Assignment = When you write out the listing, keep every word as it stands and drop the pictures.

Given information =
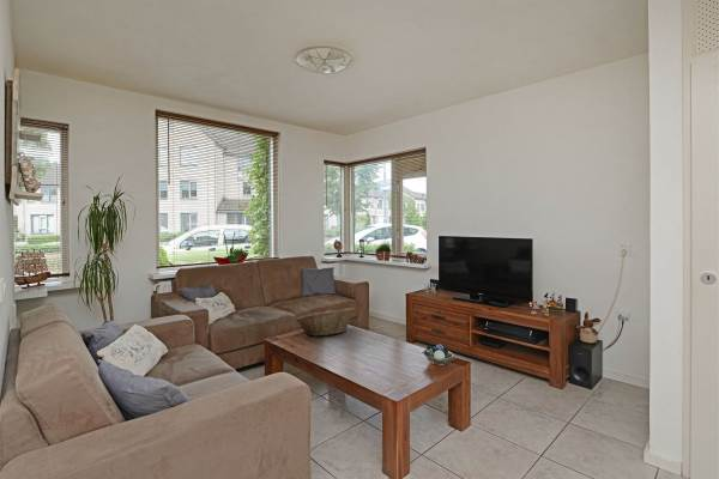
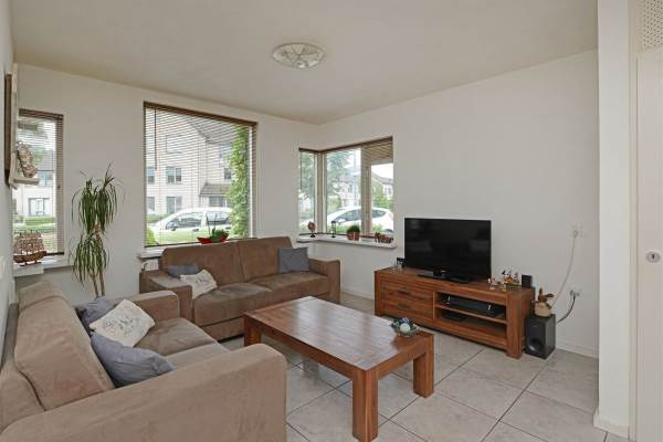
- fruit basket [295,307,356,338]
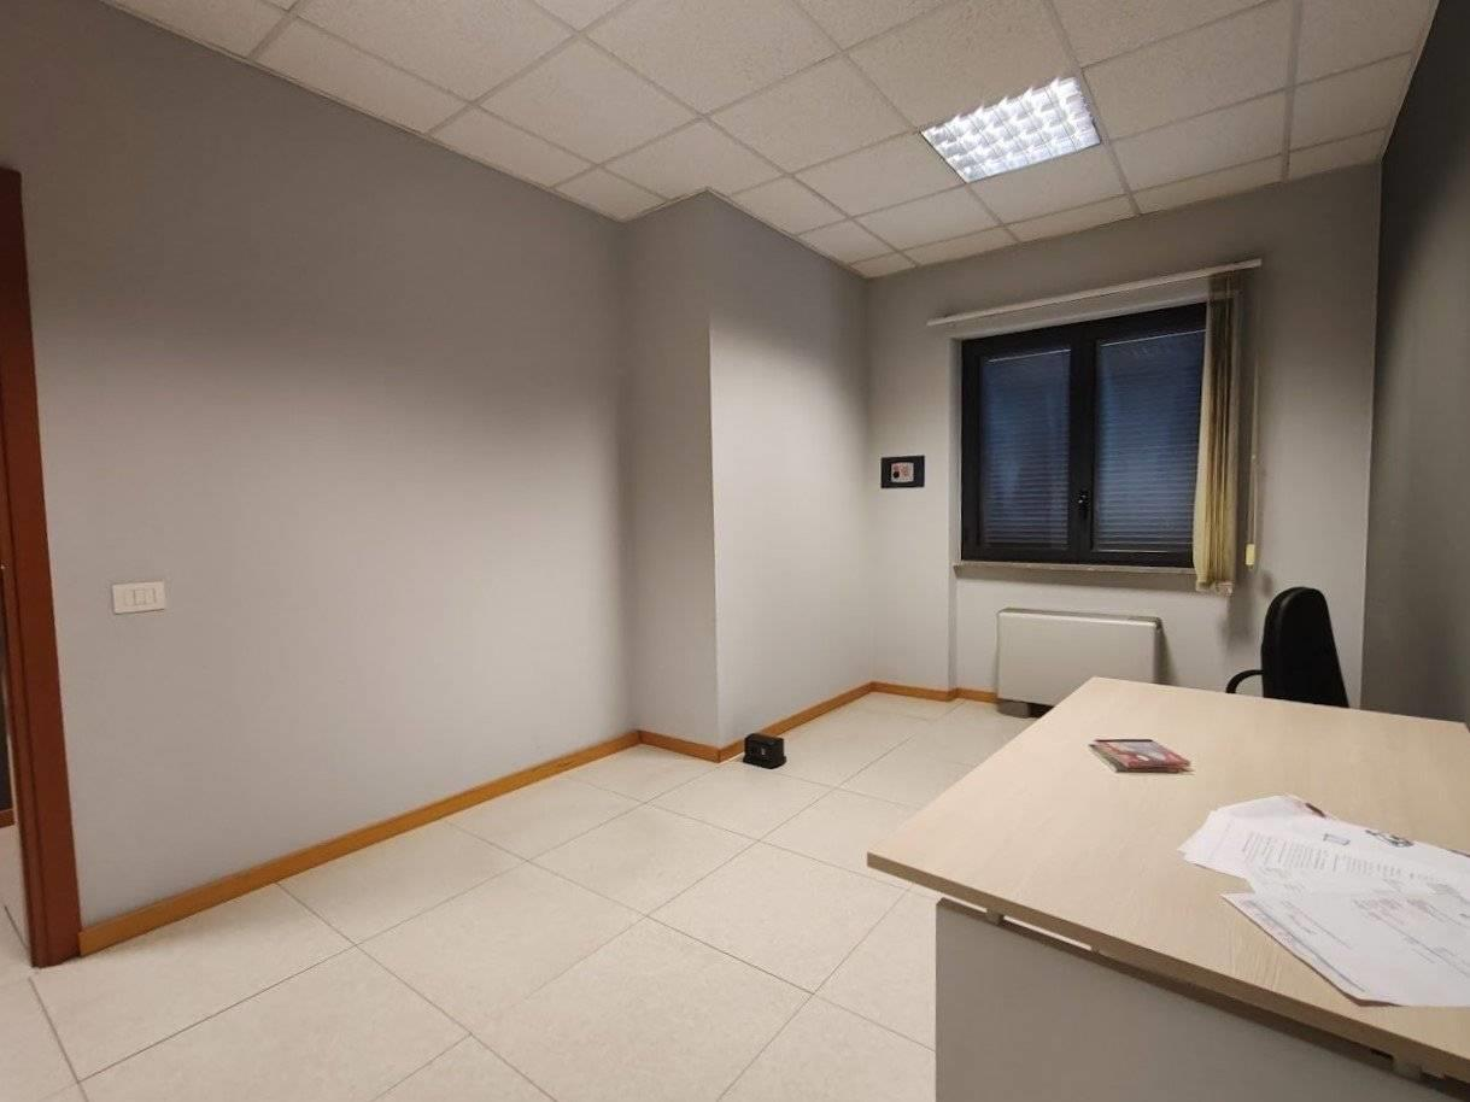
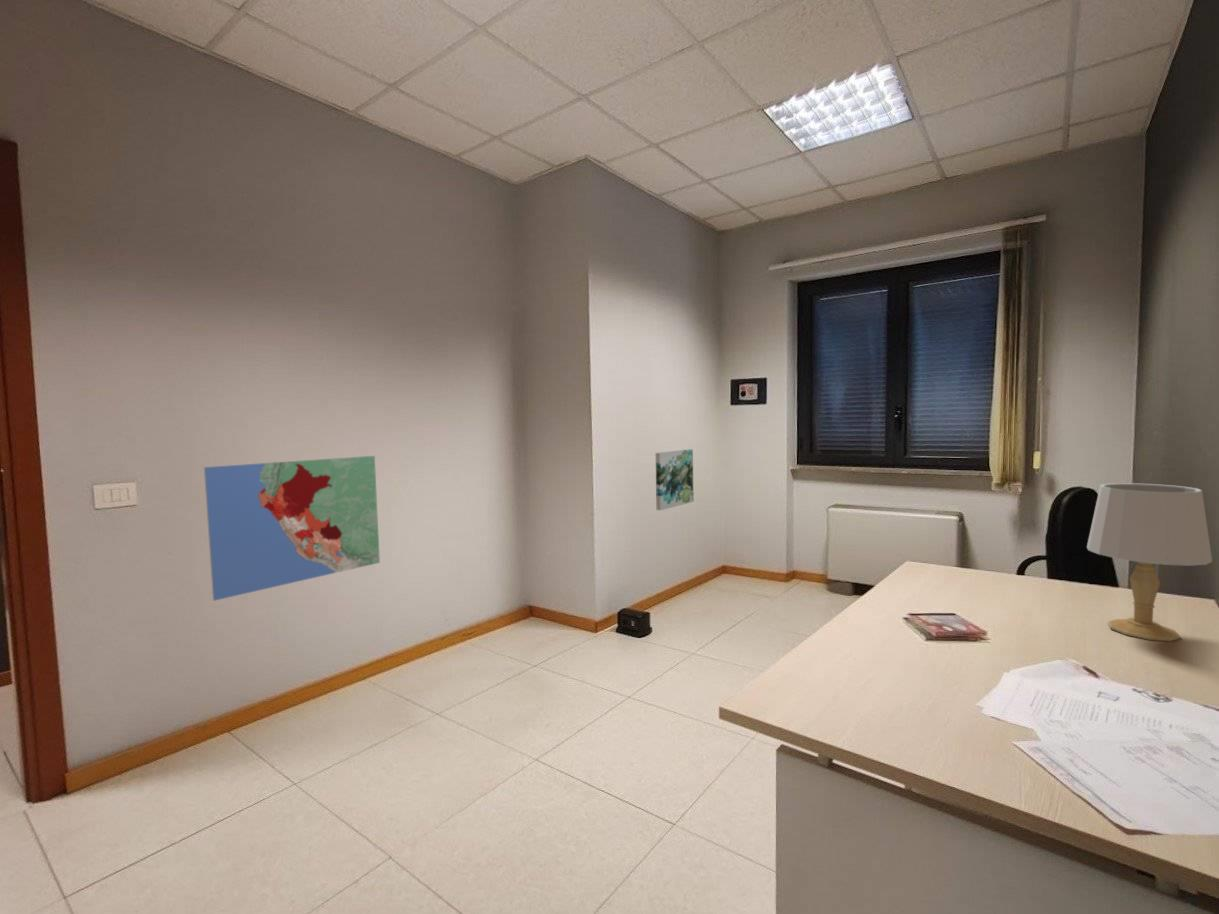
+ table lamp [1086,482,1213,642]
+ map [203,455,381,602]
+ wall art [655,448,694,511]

Task response =
- fruit basket [295,307,356,338]
+ table lamp [1086,482,1213,642]
+ map [203,455,381,602]
+ wall art [655,448,694,511]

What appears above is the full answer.